[Dataset records]
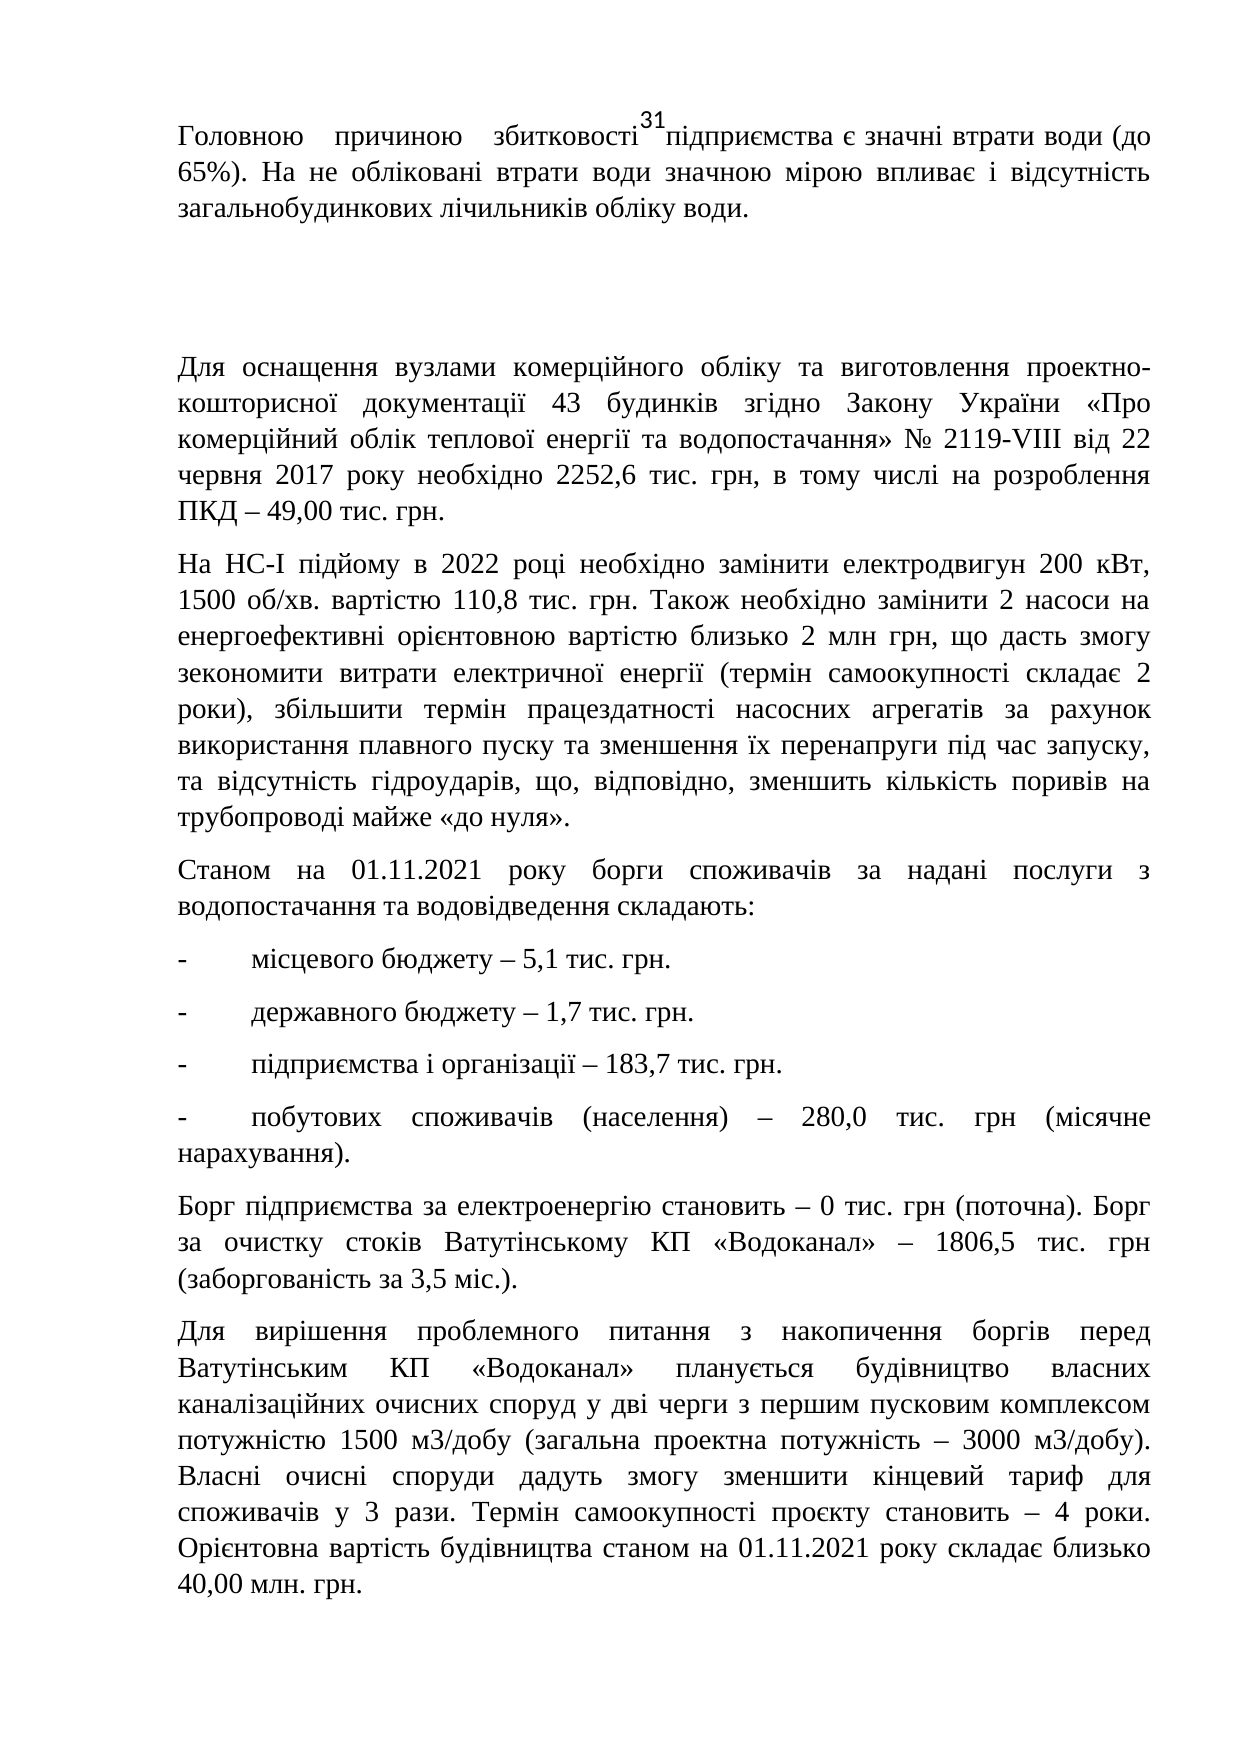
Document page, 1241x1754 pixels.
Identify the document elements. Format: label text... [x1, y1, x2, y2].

text Для оснащення вузлами комерційного обліку та виготовлення проектно-кошторисної документації 43 будинків згідно Закону України «Про комерційний облік теплової енергії та водопостачання» № 2119-VIII від 22 червня 2017 року необхідно 2252,6 тис. грн, в тому числі на розроблення ПКД – 49,00 тис. грн. [177, 349, 1152, 527]
text - місцевого бюджету – 5,1 тис. грн. [177, 941, 1152, 974]
text - державного бюджету – 1,7 тис. грн. [177, 994, 1152, 1027]
text На НС-І підйому в 2022 році необхідно замінити електродвигун 200 кВт, 1500 об/хв. вартістю 110,8 тис. грн. Також необхідно замінити 2 насоси на енергоефективні орієнтовною вартістю близько 2 млн грн, що дасть змогу зекономити витрати електричної енергії (термін самоокупності складає 2 роки), збільшити термін працездатності насосних агрегатів за рахунок використання плавного пуску та зменшення їх перенапруги під час запуску, та відсутність гідроударів, що, відповідно, зменшить кількість поривів на трубопроводі майже «до нуля». [177, 546, 1152, 833]
text Для вирішення проблемного питання з накопичення боргів перед Ватутінським КП «Водоканал» планується будівництво власних каналізаційних очисних споруд у дві черги з першим пусковим комплексом потужністю 1500 м3/добу (загальна проектна потужність – 3000 м3/добу). Власні очисні споруди дадуть змогу зменшити кінцевий тариф для споживачів у 3 рази. Термін самоокупності проєкту становить – 4 роки. Орієнтовна вартість будівництва станом на 01.11.2021 року складає близько 40,00 млн. грн. [177, 1313, 1152, 1600]
text - побутових споживачів (населення) – 280,0 тис. грн (місячне нарахування). [177, 1099, 1152, 1169]
text - підприємства і організації – 183,7 тис. грн. [177, 1047, 1152, 1080]
text Борг підприємства за електроенергію становить – 0 тис. грн (поточна). Борг за очистку стоків Ватутінському КП «Водоканал» – 1806,5 тис. грн (заборгованість за 3,5 міс.). [177, 1188, 1152, 1294]
text Головною причиною збитковості підприємства є значні втрати води (до 65%). На не обліковані втрати води значною мірою впливає і відсутність загальнобудинкових лічильників обліку води. [177, 118, 1152, 224]
text Станом на 01.11.2021 року борги споживачів за надані послуги з водопостачання та водовідведення складають: [177, 852, 1152, 922]
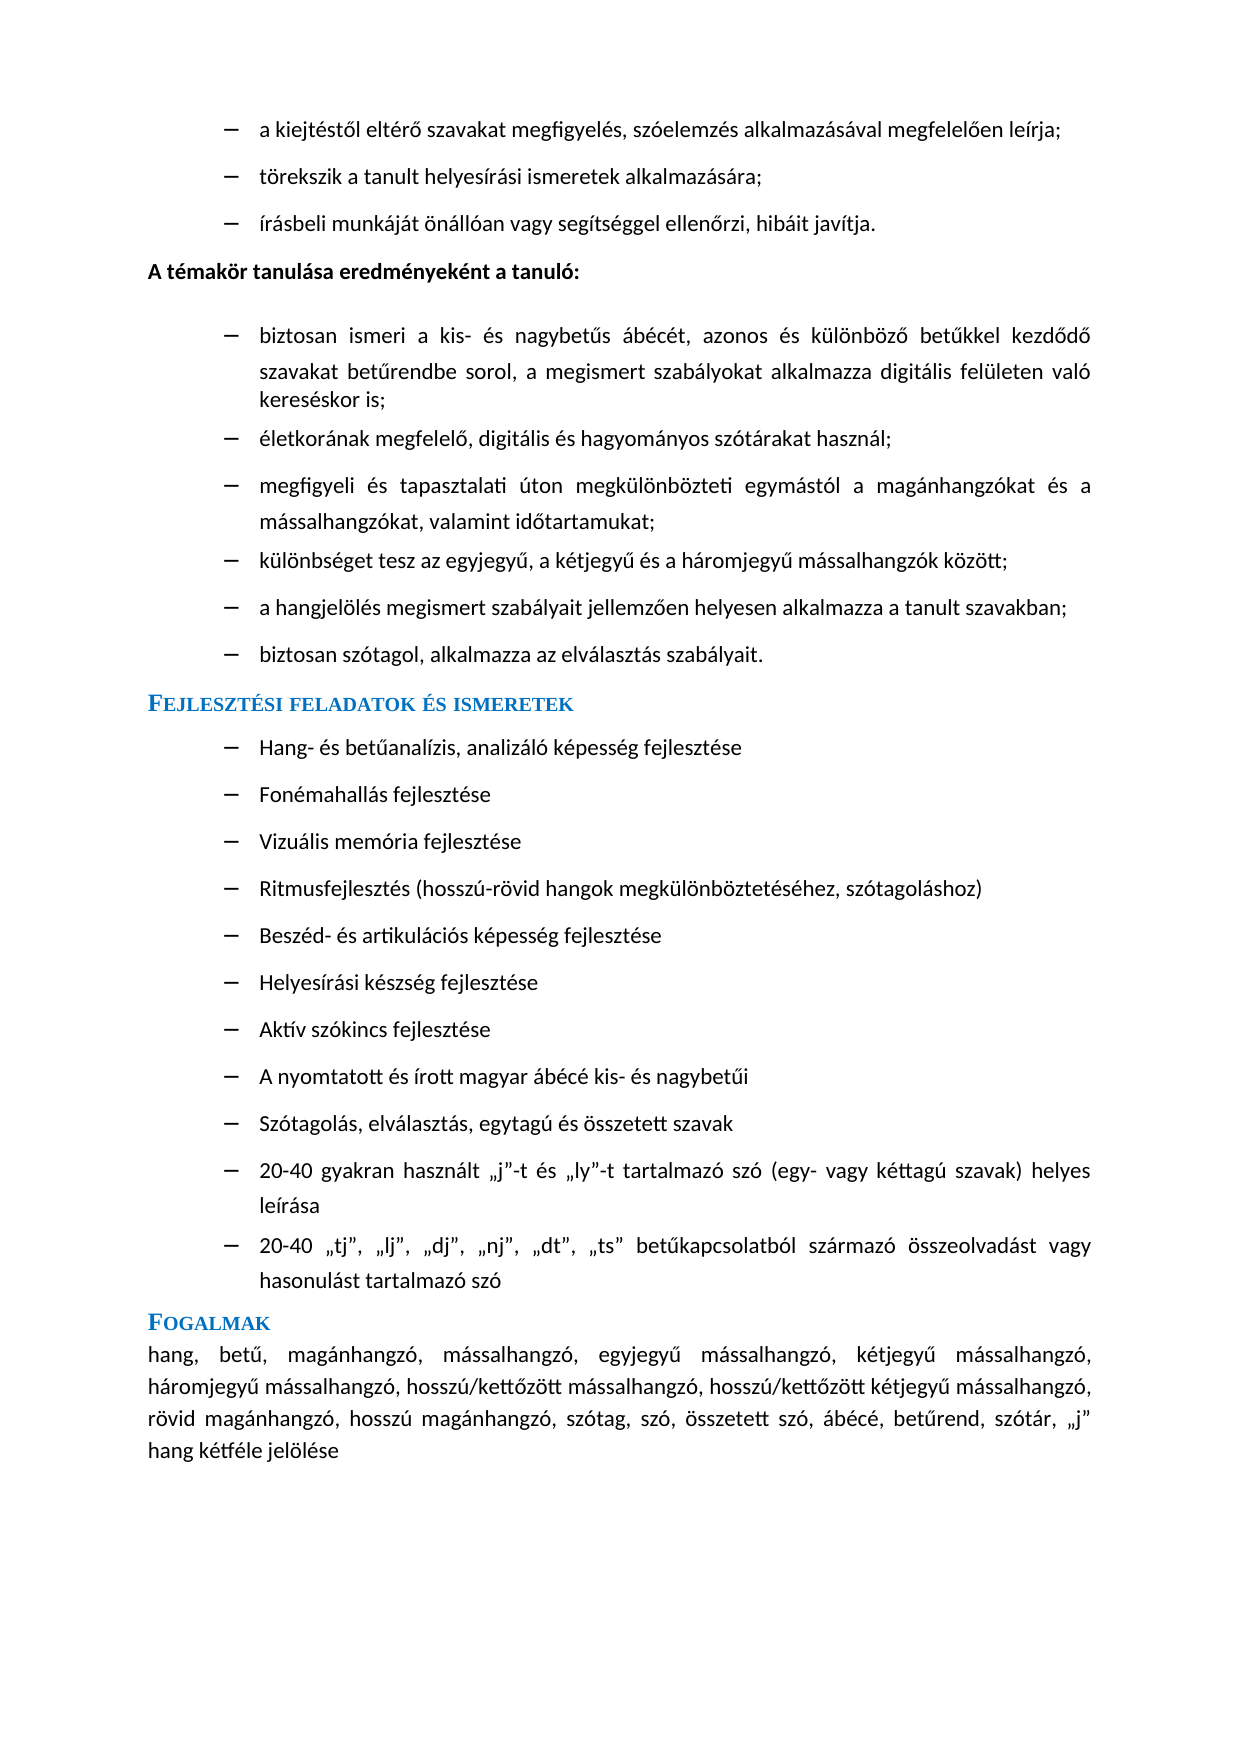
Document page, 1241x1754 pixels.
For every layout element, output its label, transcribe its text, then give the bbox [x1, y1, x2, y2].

list biztosan szótagol, alkalmazza az elválasztás szabályait. [222, 629, 1093, 676]
list Fonémahallás fejlesztése [222, 768, 1093, 815]
list a hangjelölés megismert szabályait jellemzően helyesen alkalmazza a tanult szavakban; [222, 582, 1093, 629]
list Szótagolás, elválasztás, egytagú és összetett szavak [222, 1097, 1093, 1144]
list Aktív szókincs fejlesztése [222, 1003, 1093, 1050]
list Hang- és betűanalízis, analizáló képesség fejlesztése [222, 721, 1093, 768]
list Ritmusfejlesztés (hosszú-rövid hangok megkülönböztetéséhez, szótagoláshoz) [222, 862, 1093, 909]
list megfigyeli és tapasztalati úton megkülönbözteti egymástól a magánhangzókat és a mássalhangzókat, valamint időtartamukat; [222, 460, 1093, 535]
list írásbeli munkáját önállóan vagy segítséggel ellenőrzi, hibáit javítja. [222, 197, 1093, 244]
list törekszik a tanult helyesírási ismeretek alkalmazására; [222, 150, 1093, 197]
list 20-40 gyakran használt „j”-t és „ly”-t tartalmazó szó (egy- vagy kéttagú szavak) helyes leírása [222, 1144, 1093, 1219]
list Vizuális memória fejlesztése [222, 815, 1093, 862]
list biztosan ismeri a kis- és nagybetűs ábécét, azonos és különböző betűkkel kezdődő szavakat betűrendbe sorol, a megismert szabályokat alkalmazza digitális felületen való kereséskor is; [222, 310, 1093, 413]
text A témakör tanulása eredményeként a tanuló: [148, 257, 1093, 285]
subtitle Fejlesztési feladatok és ismeretek [148, 688, 1093, 717]
list A nyomtatott és írott magyar ábécé kis- és nagybetűi [222, 1050, 1093, 1097]
list különbséget tesz az egyjegyű, a kétjegyű és a háromjegyű mássalhangzók között; [222, 535, 1093, 582]
list 20-40 „tj”, „lj”, „dj”, „nj”, „dt”, „ts” betűkapcsolatból származó összeolvadást vagy hasonulást tartalmazó szó [222, 1219, 1093, 1294]
list életkorának megfelelő, digitális és hagyományos szótárakat használ; [222, 413, 1093, 460]
text hang, betű, magánhangzó, mássalhangzó, egyjegyű mássalhangzó, kétjegyű mássalhangzó, háromjegyű mássalhangzó, hosszú/kettőzött mássalhangzó, hosszú/kettőzött kétjegyű mássalhangzó, rövid magánhangzó, hosszú magánhangzó, szótag, szó, összetett szó, ábécé, betűrend, szótár, „j” hang kétféle jelölése [148, 1340, 1093, 1464]
list a kiejtéstől eltérő szavakat megfigyelés, szóelemzés alkalmazásával megfelelően leírja; [222, 103, 1093, 150]
subtitle Fogalmak [148, 1307, 1093, 1335]
list Helyesírási készség fejlesztése [222, 956, 1093, 1003]
list Beszéd- és artikulációs képesség fejlesztése [222, 909, 1093, 956]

[Problem to solve]
The word to find is "fejlesztése". Copy every line of the records that holds it.

[Response]
list Fonémahallás fejlesztése [222, 768, 1093, 815]
list Aktív szókincs fejlesztése [222, 1003, 1093, 1050]
list Hang- és betűanalízis, analizáló képesség fejlesztése [222, 721, 1093, 768]
list Vizuális memória fejlesztése [222, 815, 1093, 862]
list Helyesírási készség fejlesztése [222, 956, 1093, 1003]
list Beszéd- és artikulációs képesség fejlesztése [222, 909, 1093, 956]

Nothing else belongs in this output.